[[ PROVIDED RECORDS open ]]

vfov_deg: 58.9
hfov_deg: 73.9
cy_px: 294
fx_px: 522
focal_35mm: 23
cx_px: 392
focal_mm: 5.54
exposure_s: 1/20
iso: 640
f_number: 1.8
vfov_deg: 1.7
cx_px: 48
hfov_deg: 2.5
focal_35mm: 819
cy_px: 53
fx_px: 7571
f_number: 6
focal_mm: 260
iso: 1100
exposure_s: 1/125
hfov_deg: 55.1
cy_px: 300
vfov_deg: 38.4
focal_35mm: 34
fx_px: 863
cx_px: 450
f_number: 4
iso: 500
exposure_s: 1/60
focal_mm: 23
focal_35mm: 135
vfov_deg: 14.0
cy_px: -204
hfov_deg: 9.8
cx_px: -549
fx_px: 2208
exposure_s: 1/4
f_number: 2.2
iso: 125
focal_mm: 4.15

[[ PROVIDED RECORDS closed ]]
[[ PROVIDED RECORDS open ]]

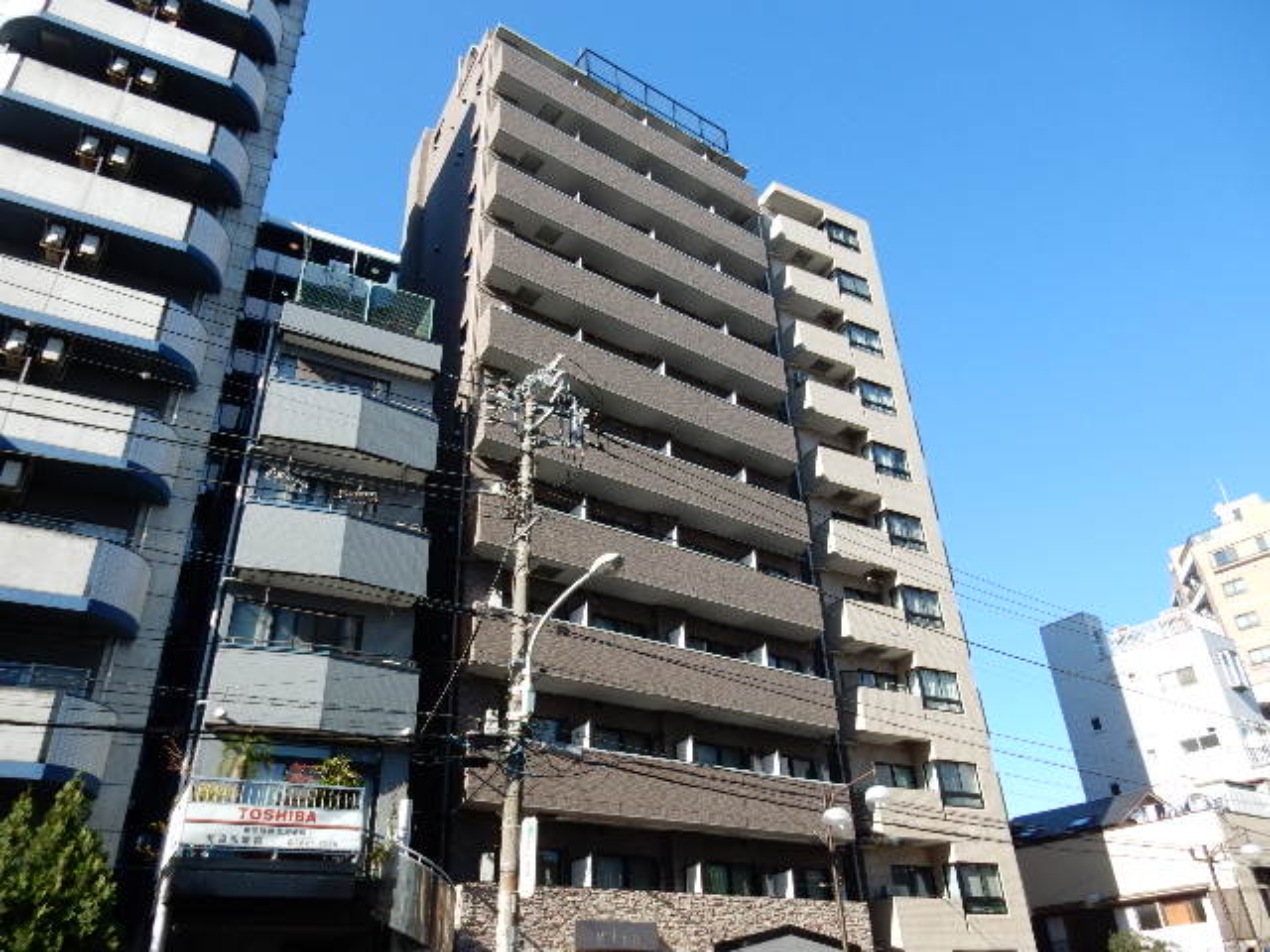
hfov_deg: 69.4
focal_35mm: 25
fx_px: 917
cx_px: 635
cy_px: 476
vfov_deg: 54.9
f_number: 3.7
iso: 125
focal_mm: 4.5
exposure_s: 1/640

[[ PROVIDED RECORDS closed ]]

- [YOUR INSTRUCTIONS]:
In the material above, transcribe exactly the lines beginning at the one with "focal_mm: 5.54" and ending at the one with "exposure_s: 1/60", both included.

- [TASK OUTPUT]:
focal_mm: 5.54
exposure_s: 1/20
iso: 640
f_number: 1.8
vfov_deg: 1.7
cx_px: 48
hfov_deg: 2.5
focal_35mm: 819
cy_px: 53
fx_px: 7571
f_number: 6
focal_mm: 260
iso: 1100
exposure_s: 1/125
hfov_deg: 55.1
cy_px: 300
vfov_deg: 38.4
focal_35mm: 34
fx_px: 863
cx_px: 450
f_number: 4
iso: 500
exposure_s: 1/60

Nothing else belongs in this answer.